Quelques respirations profondes avant de frapper permettent de ralentir le rythme cardiaque, de détendre les muscles et de calmer l’esprit. Concrètement : inspirez 4 secondes, bloquez 2 secondes, expirez 6 secondes. Faites-le deux ou trois fois. C’est simple, ça marche.
Est-ce que je dois connaître toutes les règles avant de jouer ?
Les règles de base suffisent pour une première compétition de club. En cas de doute sur un point de règle, jouez deux balles et demandez à votre marqueur ou au directeur de compétition après le tour. Ne prenez pas de décision arbitraire en plein jeu.

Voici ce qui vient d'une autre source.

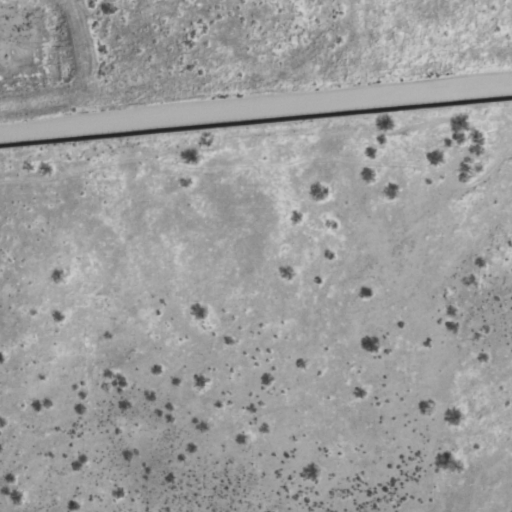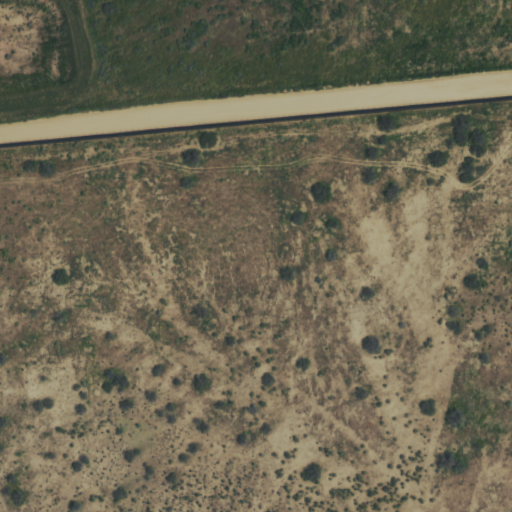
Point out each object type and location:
airport: (240, 56)
road: (256, 117)
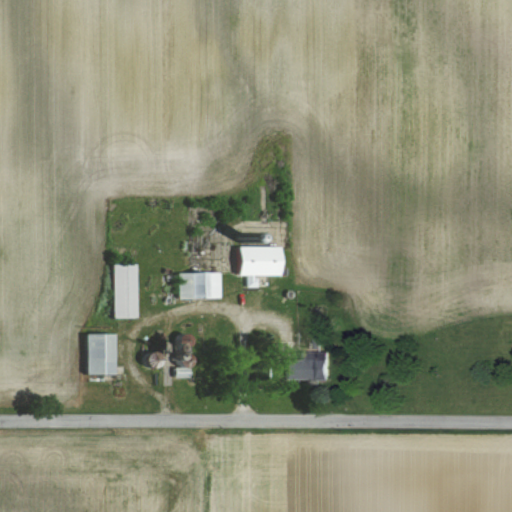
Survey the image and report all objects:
building: (249, 261)
building: (190, 285)
building: (116, 291)
building: (207, 337)
building: (175, 341)
building: (90, 354)
building: (176, 360)
building: (303, 369)
road: (256, 422)
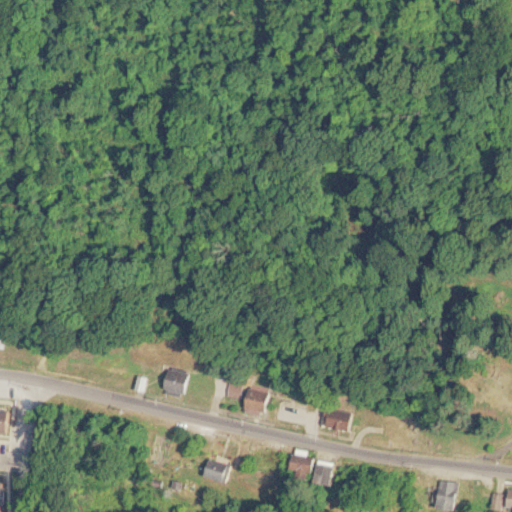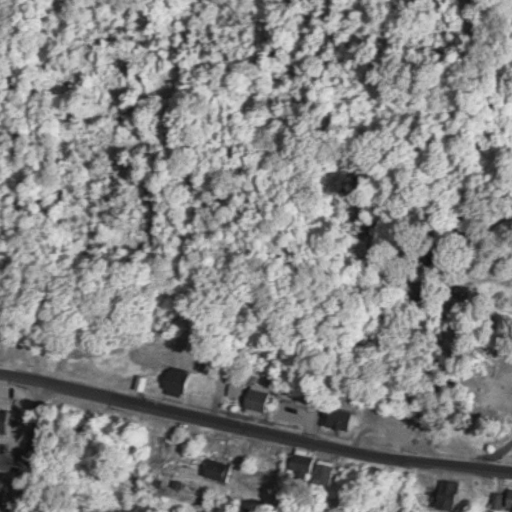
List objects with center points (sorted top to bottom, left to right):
building: (1, 338)
building: (183, 380)
building: (181, 381)
building: (240, 390)
building: (239, 391)
building: (264, 399)
building: (263, 400)
road: (256, 414)
building: (342, 418)
building: (343, 418)
building: (8, 421)
building: (406, 429)
building: (405, 430)
road: (38, 446)
building: (222, 469)
building: (223, 469)
building: (331, 473)
building: (330, 474)
building: (453, 494)
building: (452, 495)
building: (4, 496)
building: (505, 499)
building: (504, 500)
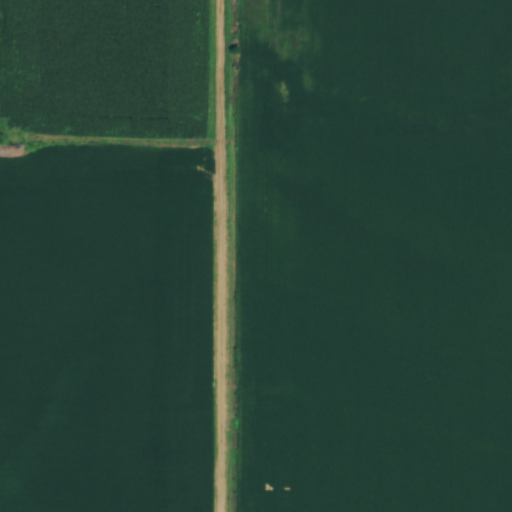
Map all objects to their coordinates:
road: (215, 255)
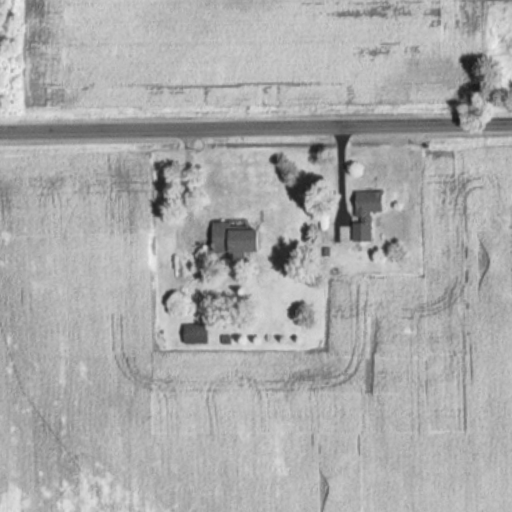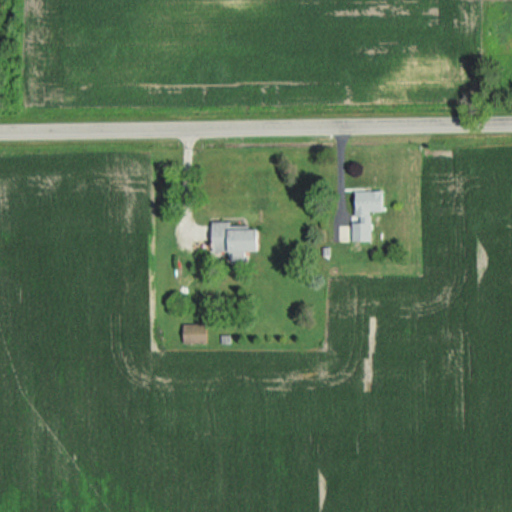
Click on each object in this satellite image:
road: (255, 125)
road: (188, 181)
building: (368, 202)
building: (238, 241)
building: (195, 333)
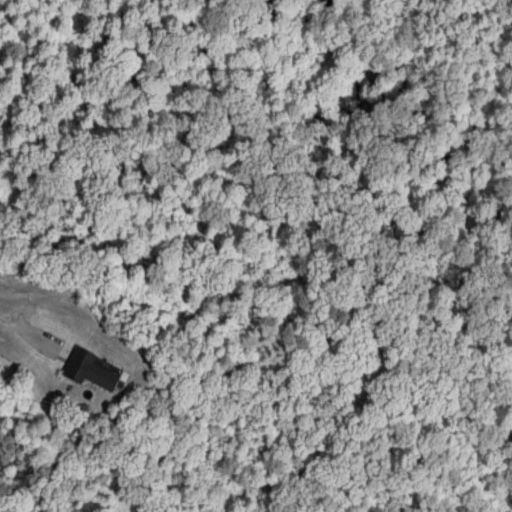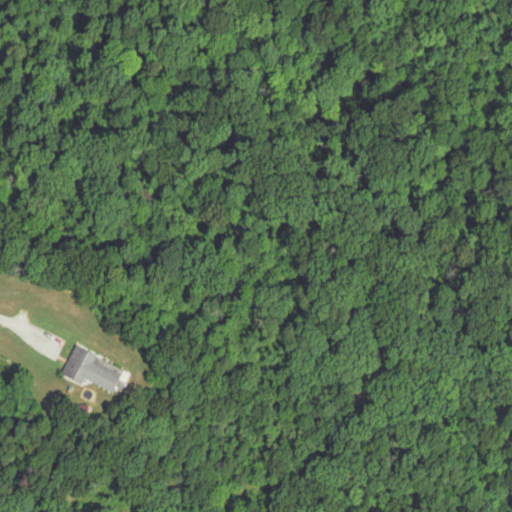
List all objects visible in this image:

Faut-il se fixer un objectif de score à l’avance ?
Non — ou en tout cas, pas un objectif chiffré. Fixez-vous des objectifs de comportement : rester dans ma routine, jouer la sécurité sur chaque trou, ne pas laisser un mauvais coup contaminer le suivant. Le score est une conséquence, pas un point de départ.
Et si le jeu est très lent et que j’attends beaucoup entre les coups ?
Préparez votre prochain coup pendant que vos partenaires jouent, sans les gêner. Choisissez votre club à l’avance, calculez votre distance, répétez mentalement le swing. L’attente est moins pesante quand vous êtes déjà dans votre routine.
Une première compétition de club, ce n’est pas un examen. C’est une sortie avec une carte de score. Le parcours est le même que d’habitude. Les clubs aussi. La seule variable réelle, c’est l’état d’esprit avec lequel vous abordez la journée — et ça, vous pouvez le préparer.